When you are done with climbing for the day, tie one end of your rope to the loop of the rope bag and flake your rope onto the rope bag. After flaking the entire rope, tie the other end to another loop on your rope bag before tying up the rope bag. It is not necessary to coil your climbing rope if you are using a rope bag.

Wash your rope

No matter how you take care of your rope when climbing outdoors, your rope will get dirty. Dirty rope will feel stiff, making it difficult to belay. Dirt and debris stuck on your rope will increase wear on your gears, especially your belay device and carabiners.

Washing rope to get rid of soil and dust deposits will help to reduce rope wear and improve the handling of your rope.

How to wash your rope

Switch the lead end when climbing


The ends of the climbing rope are most commonly worn out first. This is because when a climber takes a fall the impact of the fall is mainly at the rope end where the climber is tied into. So regularly switch between different ends for climbing.

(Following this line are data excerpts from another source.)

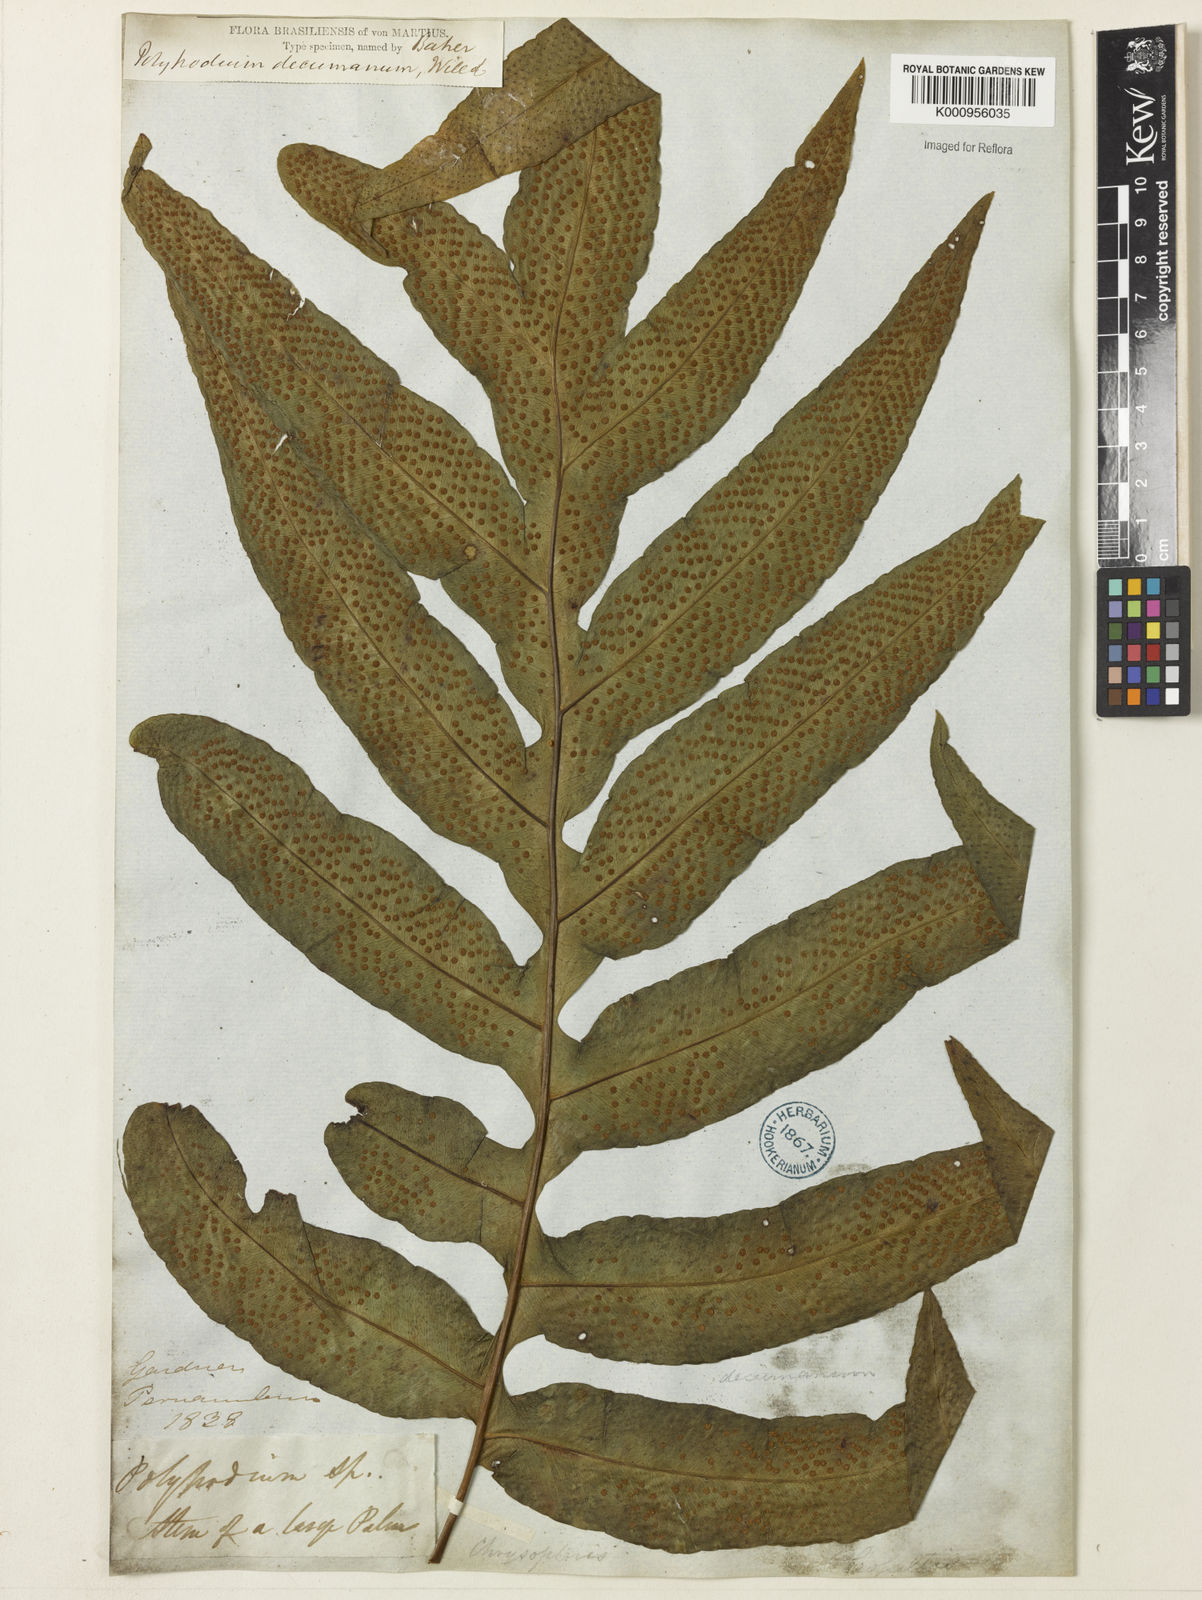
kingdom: Plantae
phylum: Tracheophyta
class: Polypodiopsida
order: Polypodiales
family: Polypodiaceae
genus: Phlebodium
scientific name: Phlebodium decumanum
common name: Golden polypod
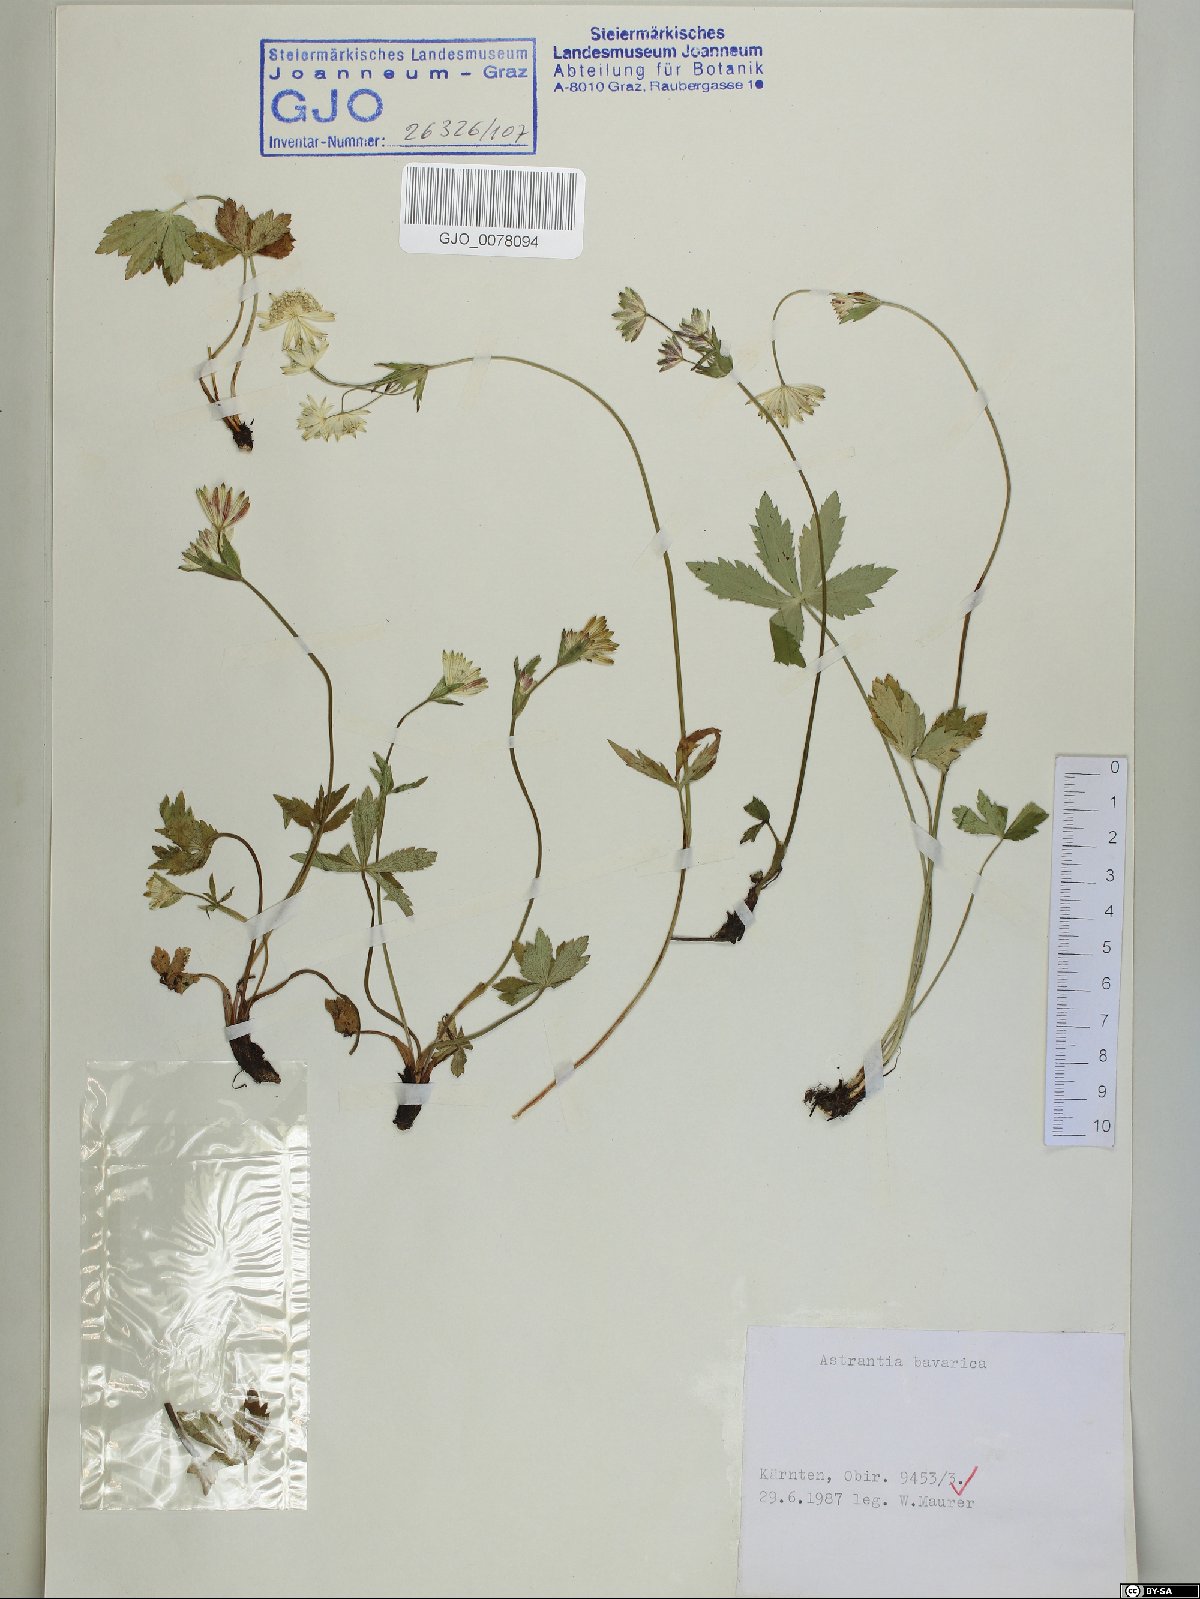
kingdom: Plantae
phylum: Tracheophyta
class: Magnoliopsida
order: Apiales
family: Apiaceae
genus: Astrantia
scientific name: Astrantia bavarica
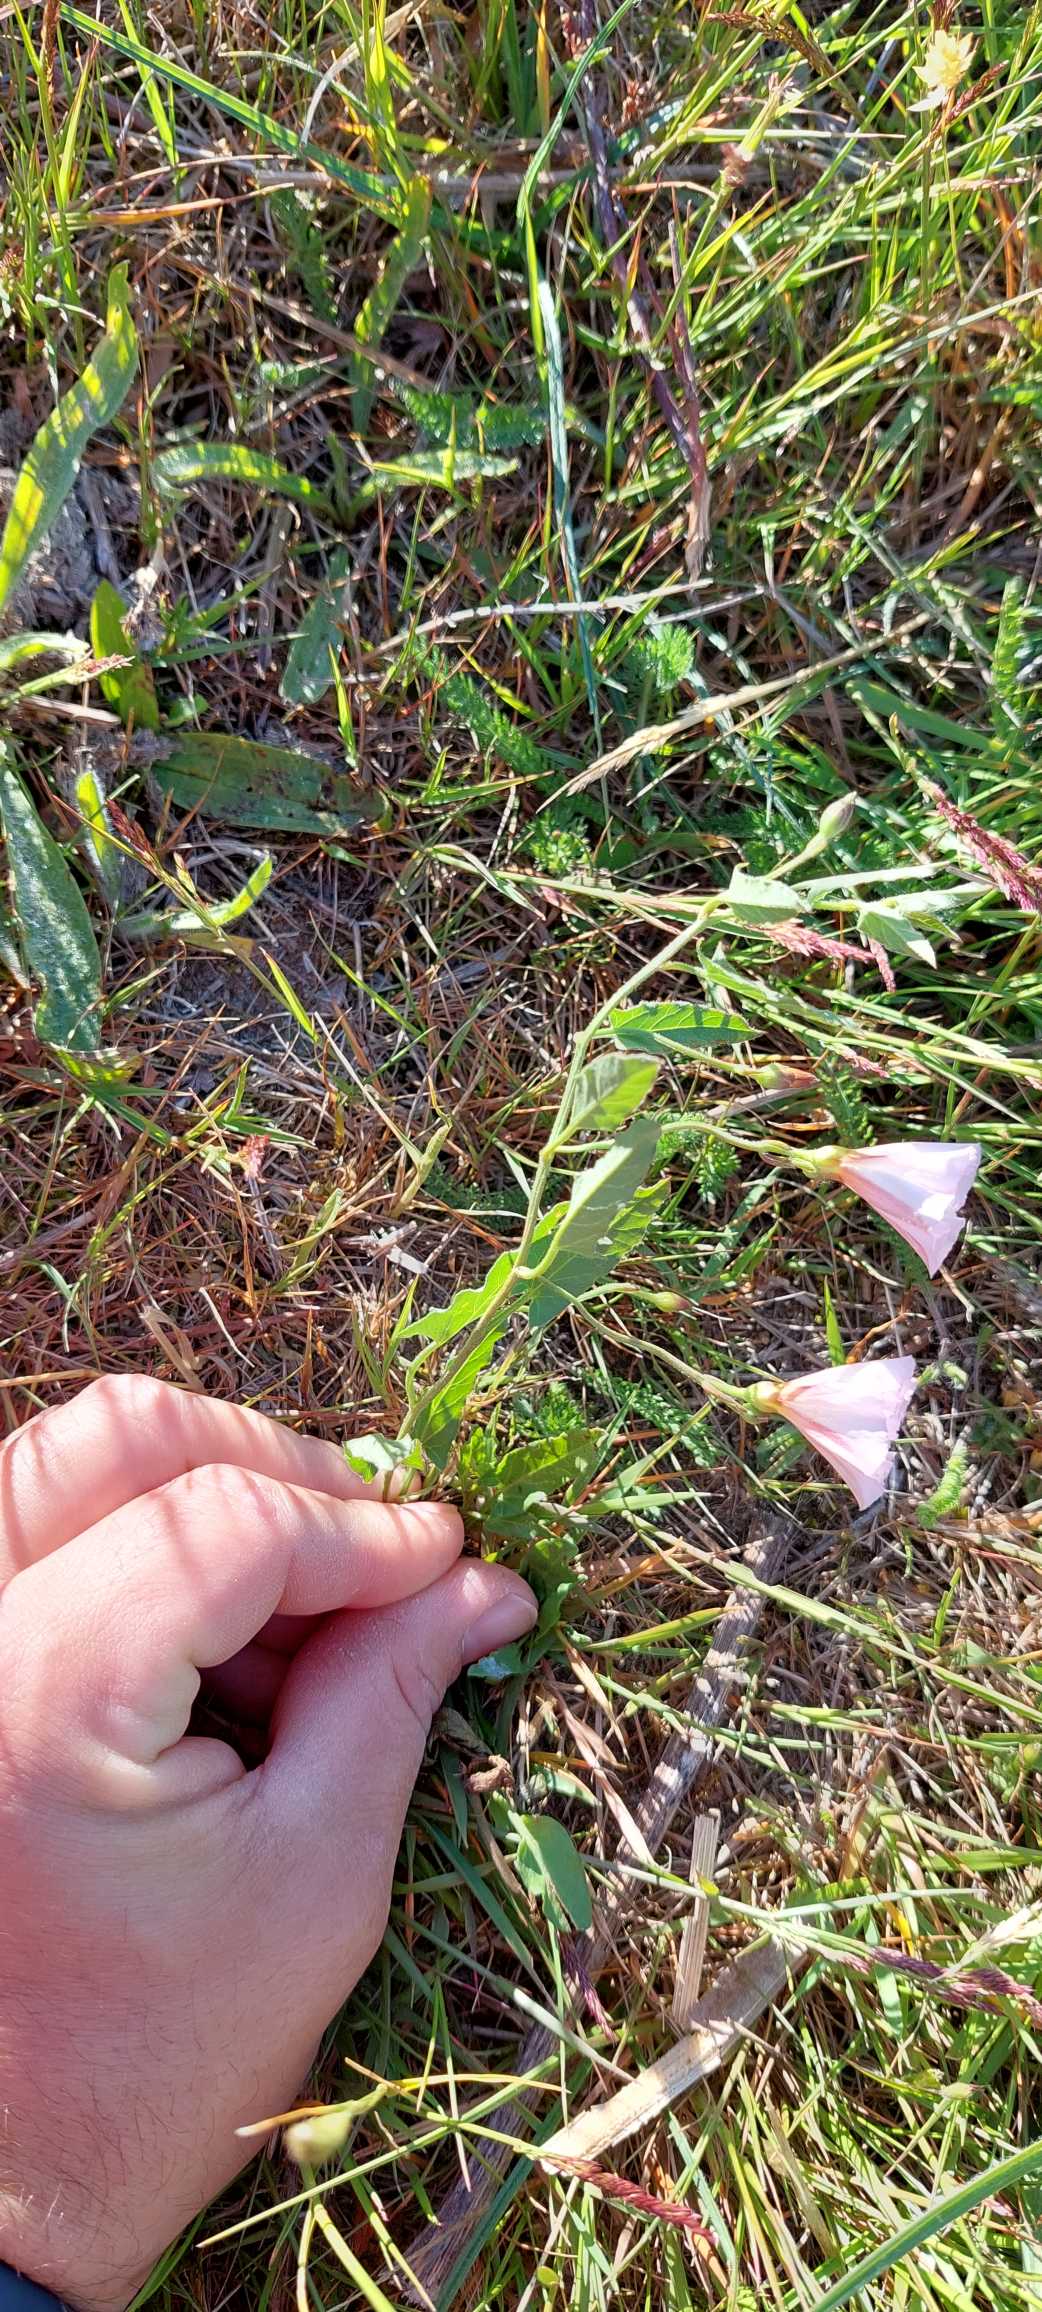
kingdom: Plantae
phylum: Tracheophyta
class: Magnoliopsida
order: Solanales
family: Convolvulaceae
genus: Convolvulus
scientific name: Convolvulus arvensis
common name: Ager-snerle
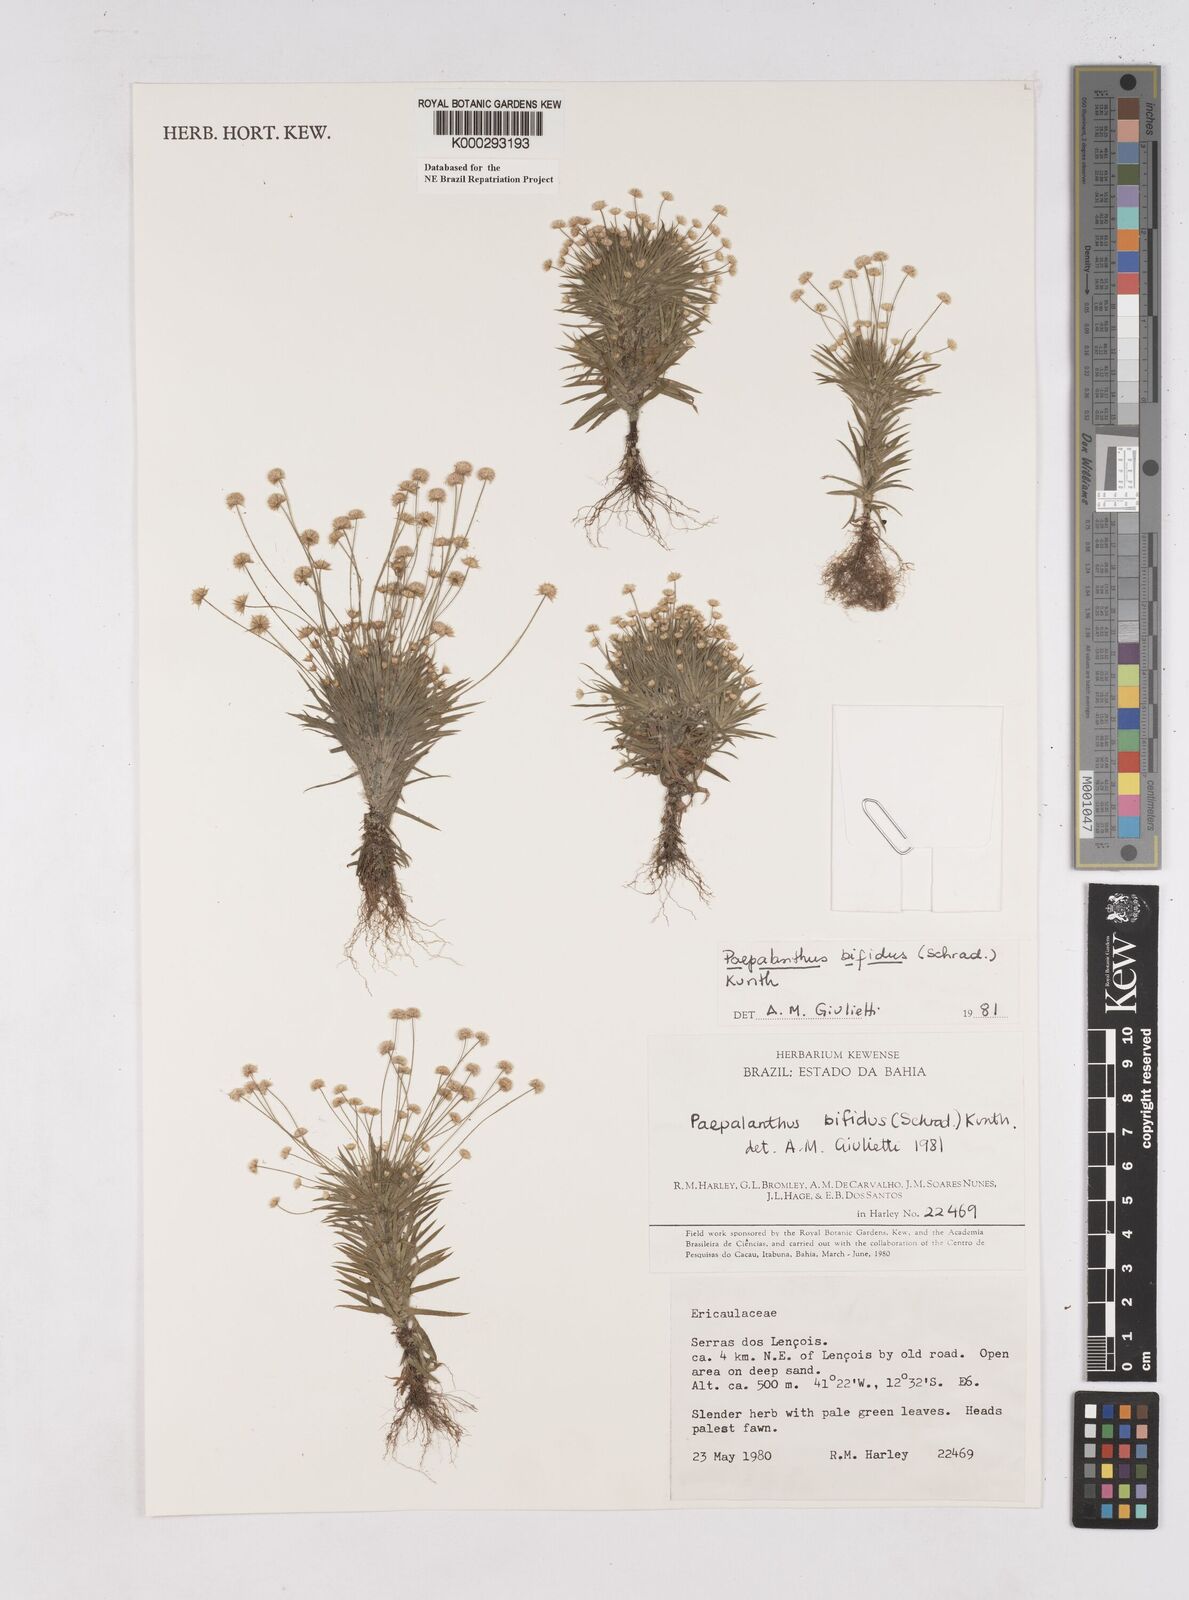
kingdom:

Cut your rope (the damaged end)

As a climber cutting your rope is the last thing you’ll want to do. Climbing rope is commonly damaged at the ends. Hence to extend the life span of your role, you can cut away the damaged section. You’ll need to inspect each end for wear and tear to determine how much to cut.

After cutting your rope, it is important to measure the remaining length and tape a label at both ends to indicate the new rope length. Accidents can happen and have happened before where climbers climbed with a rope that is too short because they had forgotten their rope had been cut.